DESCRIPTION OF THE TASK: Copy out the records word for word from their first line through the line containing "For every layout", both included.

TASK MATERIAL:

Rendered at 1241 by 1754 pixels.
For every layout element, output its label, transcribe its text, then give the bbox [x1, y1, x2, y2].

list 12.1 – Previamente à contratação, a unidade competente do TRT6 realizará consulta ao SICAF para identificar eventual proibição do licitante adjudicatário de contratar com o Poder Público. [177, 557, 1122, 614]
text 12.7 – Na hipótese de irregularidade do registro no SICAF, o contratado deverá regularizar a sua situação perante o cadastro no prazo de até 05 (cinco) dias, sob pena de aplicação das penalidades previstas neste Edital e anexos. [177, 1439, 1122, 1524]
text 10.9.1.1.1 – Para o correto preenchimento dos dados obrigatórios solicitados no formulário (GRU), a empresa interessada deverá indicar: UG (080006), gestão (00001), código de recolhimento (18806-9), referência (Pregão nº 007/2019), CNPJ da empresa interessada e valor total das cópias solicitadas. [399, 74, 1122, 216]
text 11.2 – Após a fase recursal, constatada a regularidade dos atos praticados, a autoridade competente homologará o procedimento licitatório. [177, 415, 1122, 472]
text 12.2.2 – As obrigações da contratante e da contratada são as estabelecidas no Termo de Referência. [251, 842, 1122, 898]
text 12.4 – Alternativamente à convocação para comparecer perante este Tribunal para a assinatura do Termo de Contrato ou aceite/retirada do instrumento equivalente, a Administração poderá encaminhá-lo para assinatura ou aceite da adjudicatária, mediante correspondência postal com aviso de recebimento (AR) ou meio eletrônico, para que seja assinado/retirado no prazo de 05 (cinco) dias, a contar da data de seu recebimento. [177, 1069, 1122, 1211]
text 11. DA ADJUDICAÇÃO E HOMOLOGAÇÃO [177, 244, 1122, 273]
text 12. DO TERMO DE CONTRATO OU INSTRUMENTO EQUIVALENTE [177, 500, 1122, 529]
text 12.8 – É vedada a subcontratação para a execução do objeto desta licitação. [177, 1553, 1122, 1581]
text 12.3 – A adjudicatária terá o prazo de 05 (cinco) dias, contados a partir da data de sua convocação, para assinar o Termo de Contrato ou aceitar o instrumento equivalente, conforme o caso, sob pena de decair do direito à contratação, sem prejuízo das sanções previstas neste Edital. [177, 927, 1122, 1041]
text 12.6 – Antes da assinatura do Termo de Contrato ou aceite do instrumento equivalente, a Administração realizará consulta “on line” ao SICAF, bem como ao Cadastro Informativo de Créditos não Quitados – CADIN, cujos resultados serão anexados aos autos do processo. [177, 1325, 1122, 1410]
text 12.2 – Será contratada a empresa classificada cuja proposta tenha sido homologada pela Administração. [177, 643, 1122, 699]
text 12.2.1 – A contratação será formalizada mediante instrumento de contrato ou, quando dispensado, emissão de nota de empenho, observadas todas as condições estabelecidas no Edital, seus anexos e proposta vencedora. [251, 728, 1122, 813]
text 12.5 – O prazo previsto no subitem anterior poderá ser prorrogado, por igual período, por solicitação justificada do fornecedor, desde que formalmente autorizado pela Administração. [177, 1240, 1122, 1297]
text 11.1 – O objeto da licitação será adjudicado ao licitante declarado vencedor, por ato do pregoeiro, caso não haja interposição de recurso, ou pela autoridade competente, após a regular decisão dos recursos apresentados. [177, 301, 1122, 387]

SOLUTION TO THIS EXERCISE:
Rendered at 1241 by 1754 pixels.
For every layout element, output its label, transcribe its text, then give the bbox [x1, y1, x2, y2].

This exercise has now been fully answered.